= Metaphoric criticism =

English figure of speech

Metaphoric criticism is one school of rhetorical analysis used in English and speech communication studies. Scholars employing metaphoric criticism analyze texts by locating metaphors within texts and evaluating those metaphors in an effort to better understand ways in which authors appeal to their audiences.

==Origins==
The term "metaphor" can be traced to the trope described by Aristotle in both his Rhetoric and Poetics as a comparison of two dissimilar objects or concepts in an effort to relate one to the other. James DeMille, in The Elements of Rhetoric, defines metaphor as "an implied comparison between two things of unlike nature, for example, 'The colorful display was a magnet for anybody in the room.'" Using DeMille's example, a critic studying metaphor would explore how normally "display" and "magnet" are not considered synonyms. However, in using "magnet" as a metaphor, the above sentence implies that the "display" possess properties of a magnet and draws objects—or, in this case, people—in the room toward it.

In a broader sense, metaphoric criticism can illuminate the world in which we live by analyzing the language—and, in particular, the metaphors—that surround us. The notion that metaphors demonstrate worldviews originates in the work of Kenneth Burke and has been taken up further in the cognitive sciences, particularly by George Lakoff.

==Application==
Metaphoric criticism focuses on analysis of texts that use metaphors effectively or ineffectively as part of their argument structure. For example, in an article entitled "Five Years After 9/11: Drop the War Metaphor," George Lakoff and Evan Frisch analyze how President Bush's adoption of a "war" metaphor in order to discuss his approach to dealing with terrorism as opposed to a "crime" metaphor provides a barrier from critics for him to move forward with the War in Iraq. Lakoff illustrates the power of the "war" metaphor: "The war metaphor defined war as the only way to defend the nation. From within the war metaphor, being against war as a response was to be unpatriotic, to be against defending the nation. The war metaphor put progressives on the defensive."" Rhetorical critics would not only make these observations in their own criticism, but would also relate to the effect on the audience, and how the metaphor either enhances or challenges the audience’s worldview.

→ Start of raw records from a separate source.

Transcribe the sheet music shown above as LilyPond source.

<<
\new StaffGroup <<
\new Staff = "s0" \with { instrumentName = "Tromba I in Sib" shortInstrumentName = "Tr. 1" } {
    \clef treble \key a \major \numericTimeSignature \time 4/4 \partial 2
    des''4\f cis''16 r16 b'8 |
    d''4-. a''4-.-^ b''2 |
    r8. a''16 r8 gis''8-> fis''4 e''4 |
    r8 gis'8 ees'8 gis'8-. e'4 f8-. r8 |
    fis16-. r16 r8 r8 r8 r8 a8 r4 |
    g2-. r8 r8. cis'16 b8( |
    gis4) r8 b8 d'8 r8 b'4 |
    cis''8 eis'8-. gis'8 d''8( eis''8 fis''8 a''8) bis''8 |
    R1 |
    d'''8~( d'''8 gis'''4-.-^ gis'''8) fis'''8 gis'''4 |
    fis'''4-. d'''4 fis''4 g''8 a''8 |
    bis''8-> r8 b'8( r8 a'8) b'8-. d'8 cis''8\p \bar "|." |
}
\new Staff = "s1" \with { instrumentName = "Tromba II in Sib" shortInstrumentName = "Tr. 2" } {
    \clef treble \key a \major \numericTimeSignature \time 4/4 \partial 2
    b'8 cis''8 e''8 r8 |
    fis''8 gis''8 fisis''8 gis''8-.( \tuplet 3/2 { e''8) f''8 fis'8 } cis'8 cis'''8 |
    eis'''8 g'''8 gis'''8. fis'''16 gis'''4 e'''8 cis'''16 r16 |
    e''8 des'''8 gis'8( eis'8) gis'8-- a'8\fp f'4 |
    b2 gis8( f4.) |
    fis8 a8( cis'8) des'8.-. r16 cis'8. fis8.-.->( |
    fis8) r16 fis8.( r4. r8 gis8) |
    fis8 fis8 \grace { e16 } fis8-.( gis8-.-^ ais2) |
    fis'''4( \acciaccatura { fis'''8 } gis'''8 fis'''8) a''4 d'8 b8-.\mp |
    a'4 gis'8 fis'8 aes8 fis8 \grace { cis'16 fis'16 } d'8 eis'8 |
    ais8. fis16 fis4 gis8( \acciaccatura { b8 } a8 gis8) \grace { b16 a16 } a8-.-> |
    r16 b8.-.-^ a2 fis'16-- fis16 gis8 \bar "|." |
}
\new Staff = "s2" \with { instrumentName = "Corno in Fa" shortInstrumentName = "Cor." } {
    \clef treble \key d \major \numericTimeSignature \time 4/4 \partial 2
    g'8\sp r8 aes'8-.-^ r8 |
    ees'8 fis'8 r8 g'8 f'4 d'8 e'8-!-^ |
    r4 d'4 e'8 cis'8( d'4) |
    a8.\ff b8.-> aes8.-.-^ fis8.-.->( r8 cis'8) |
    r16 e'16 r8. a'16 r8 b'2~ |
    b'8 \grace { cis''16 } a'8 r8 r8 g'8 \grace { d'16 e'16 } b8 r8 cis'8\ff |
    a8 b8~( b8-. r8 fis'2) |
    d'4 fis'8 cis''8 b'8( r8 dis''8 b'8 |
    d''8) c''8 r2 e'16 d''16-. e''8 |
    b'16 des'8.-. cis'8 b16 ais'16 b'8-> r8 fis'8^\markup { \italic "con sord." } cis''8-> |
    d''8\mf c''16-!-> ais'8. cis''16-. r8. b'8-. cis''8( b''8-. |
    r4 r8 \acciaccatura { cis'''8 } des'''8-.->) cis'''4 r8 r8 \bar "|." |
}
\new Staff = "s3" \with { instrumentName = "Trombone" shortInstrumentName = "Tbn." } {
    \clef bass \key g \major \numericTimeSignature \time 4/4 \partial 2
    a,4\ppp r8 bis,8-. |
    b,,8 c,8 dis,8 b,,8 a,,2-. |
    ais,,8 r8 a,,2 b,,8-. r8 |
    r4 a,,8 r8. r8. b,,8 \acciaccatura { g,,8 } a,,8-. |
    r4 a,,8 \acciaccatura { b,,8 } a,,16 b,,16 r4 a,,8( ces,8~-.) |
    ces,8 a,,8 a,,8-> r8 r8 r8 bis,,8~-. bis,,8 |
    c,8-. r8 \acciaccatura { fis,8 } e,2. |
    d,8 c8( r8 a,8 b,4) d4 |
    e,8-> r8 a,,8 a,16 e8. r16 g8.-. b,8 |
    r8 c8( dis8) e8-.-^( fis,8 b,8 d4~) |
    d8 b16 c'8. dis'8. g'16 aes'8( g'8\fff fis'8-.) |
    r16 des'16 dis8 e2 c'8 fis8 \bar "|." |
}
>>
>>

Critics examining metaphor have in recent years also started to examine metaphor in visual and electronic media. For example, metaphors can be found in rhetorical presidential television ads. In 1984, President Ronald Reagan’s campaign sponsored a commercial showing a grizzly bear as posing a potentially large threat to the United States. The USSR is never named in that ad, however the assumption of the campaign was that Americans would clearly recognize the "enemy" that the bear represents.

==Conduction==
In Rhetorical Criticism, Sonja K. Foss outlines a four-step procedure for applying metaphoric criticism to texts:

1. First, the critic reads or views the entire artifact with specific attention to its context.
2. Second, to the critic isolates the metaphor(s) within the text, both obvious and more subtle substitutions of meaning. Here Foss invokes Max Black's interaction theory of "tenor" (the principal subject or focus) and "vehicle" (secondary subject or frame for the metaphor), a method to analyze ways in which the related dissimilar objects actually share similar characteristics.
3. Third, the critic sorts the metaphors and looks for patterns of use within the text. The more comprehensive the text, the longer this step will take.
4. The critic analyzes the metaphor(s) or groups of metaphors in the artifact to reveal how their structure may affect the intended audience. Foss writes, "Here, the critic suggests what effects the use of the various metaphors may have on the audience and how the metaphors function to argue for a particular attitude toward the ideas presented."